VfB Linz: Lück, Dillmann, Becker, Tolaj, Manuel Rott, Krupp, Fiebiger, Vucic, Moritz Rott, Böcking, Schopp.
Schiedsrichter: Julian Giesen (Giesenhausen).
Zuschauer:
Torfolge: 0:1 Moritz Rott (16.), 0:2 Fabio Schopp (37.), 0:3 Leonor Tolaj (45.+2), 0:4 Schopp (51.), 0:5 Linis Tücke (68.), 0:6 Manuel Rott (68.), 0:7 Michael Fiebiger (71., Foulelfmeter).

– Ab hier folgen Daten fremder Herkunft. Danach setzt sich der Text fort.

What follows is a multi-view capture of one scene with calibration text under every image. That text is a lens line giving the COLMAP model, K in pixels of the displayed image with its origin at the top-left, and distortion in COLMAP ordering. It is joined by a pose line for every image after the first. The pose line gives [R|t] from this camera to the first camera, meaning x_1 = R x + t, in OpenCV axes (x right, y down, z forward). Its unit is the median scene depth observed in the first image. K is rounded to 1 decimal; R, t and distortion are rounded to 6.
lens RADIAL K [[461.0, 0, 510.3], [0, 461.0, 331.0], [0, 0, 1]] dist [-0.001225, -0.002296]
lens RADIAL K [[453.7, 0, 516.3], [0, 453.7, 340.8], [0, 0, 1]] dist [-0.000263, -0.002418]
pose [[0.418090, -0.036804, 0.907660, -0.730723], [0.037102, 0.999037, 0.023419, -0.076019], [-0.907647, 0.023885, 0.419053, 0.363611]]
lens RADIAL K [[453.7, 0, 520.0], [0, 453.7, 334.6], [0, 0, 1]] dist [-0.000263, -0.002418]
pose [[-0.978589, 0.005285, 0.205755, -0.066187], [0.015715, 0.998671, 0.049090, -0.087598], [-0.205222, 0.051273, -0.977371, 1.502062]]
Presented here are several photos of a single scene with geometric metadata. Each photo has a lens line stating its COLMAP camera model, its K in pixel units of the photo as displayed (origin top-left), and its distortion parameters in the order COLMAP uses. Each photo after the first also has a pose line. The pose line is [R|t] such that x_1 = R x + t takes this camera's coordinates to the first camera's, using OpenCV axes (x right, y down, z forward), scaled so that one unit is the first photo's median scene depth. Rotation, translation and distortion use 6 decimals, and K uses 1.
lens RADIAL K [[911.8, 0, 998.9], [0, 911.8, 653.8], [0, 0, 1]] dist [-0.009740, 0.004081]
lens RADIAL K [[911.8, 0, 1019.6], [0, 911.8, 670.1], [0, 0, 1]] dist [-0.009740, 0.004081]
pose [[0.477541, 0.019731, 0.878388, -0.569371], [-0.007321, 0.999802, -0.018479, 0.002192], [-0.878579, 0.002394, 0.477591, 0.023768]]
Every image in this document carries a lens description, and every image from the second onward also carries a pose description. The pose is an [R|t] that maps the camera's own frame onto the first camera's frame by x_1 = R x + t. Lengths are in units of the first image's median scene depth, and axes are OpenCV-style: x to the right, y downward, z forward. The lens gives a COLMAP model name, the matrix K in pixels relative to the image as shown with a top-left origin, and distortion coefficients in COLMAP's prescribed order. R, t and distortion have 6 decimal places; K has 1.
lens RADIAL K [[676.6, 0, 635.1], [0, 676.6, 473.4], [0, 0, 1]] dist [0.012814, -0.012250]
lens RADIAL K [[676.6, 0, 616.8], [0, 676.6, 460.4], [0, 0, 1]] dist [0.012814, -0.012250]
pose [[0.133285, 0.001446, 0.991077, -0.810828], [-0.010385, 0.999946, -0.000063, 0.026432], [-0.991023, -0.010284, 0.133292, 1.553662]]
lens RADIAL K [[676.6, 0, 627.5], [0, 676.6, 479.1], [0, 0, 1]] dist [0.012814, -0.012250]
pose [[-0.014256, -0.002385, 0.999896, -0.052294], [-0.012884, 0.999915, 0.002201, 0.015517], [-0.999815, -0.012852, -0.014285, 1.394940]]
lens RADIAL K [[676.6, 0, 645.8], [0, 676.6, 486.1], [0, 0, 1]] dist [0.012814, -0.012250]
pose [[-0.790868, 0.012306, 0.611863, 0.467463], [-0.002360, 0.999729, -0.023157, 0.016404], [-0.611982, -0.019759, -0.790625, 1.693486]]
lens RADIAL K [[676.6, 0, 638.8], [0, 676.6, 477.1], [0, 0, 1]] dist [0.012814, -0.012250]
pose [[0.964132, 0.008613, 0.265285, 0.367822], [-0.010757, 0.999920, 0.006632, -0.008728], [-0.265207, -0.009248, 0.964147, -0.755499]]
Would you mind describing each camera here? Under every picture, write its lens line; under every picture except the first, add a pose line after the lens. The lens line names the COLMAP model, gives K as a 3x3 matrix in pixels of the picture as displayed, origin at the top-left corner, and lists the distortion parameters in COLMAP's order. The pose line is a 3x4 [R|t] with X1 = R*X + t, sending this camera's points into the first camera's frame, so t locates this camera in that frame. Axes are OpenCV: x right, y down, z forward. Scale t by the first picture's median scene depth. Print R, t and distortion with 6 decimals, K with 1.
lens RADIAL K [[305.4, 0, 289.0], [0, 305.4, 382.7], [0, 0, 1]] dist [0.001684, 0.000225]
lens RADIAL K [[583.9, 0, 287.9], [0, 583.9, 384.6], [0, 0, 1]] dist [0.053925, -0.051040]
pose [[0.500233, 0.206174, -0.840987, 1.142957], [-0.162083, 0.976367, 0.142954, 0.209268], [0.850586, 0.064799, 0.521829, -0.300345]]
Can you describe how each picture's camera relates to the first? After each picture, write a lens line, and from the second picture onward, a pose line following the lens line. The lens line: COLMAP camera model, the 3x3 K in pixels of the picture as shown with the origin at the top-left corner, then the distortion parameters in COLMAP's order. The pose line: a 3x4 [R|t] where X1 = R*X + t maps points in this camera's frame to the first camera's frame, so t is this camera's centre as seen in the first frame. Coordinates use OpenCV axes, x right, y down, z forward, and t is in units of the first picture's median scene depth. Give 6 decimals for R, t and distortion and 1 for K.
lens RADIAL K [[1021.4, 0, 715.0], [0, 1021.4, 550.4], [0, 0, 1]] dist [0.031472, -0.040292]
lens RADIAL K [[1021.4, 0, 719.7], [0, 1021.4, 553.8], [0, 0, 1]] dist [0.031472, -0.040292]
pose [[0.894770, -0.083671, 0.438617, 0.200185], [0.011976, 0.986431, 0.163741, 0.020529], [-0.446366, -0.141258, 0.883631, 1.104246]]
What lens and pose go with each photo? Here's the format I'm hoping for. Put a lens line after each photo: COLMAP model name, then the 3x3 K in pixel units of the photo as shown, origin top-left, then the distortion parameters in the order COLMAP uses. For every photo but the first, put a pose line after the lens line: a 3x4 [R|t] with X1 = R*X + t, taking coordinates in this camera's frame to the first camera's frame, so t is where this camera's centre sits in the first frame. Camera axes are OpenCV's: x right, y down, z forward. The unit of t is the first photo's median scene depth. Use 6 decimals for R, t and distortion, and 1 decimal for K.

Vorschau: Zum Auftakt der Fußball-Bezirksliga Ost empfängt der VfB Linz bereits am Freitagabend um 20 Uhr die Sportfreunde Höhr-Grenzhausen, die aufgrund der Spielklassenreform von der Bezirksliga Mitte in die Staffel Ost umziehen musste. „Ich kann die die Spielklasse im Osten noch nicht richtig einschätzen“, gibt der Höhrer Trainer Stephan Roll zu. „Wir müssen uns auf viele unbekannte Gegner einstellen.“ Ähnlich sieht es VfB-Übungsleiter Schuster. „Der kommende Gegner ist für uns ein unbeschriebenes Blatt. Wenn wir aber die gute Form aus den letzten Begegnungen in die Meisterschaftsrunde transportieren können, rechne ich mit einem guten Start verbunden mit drei wertvollen Punkten“, ist Schuster überzeugt.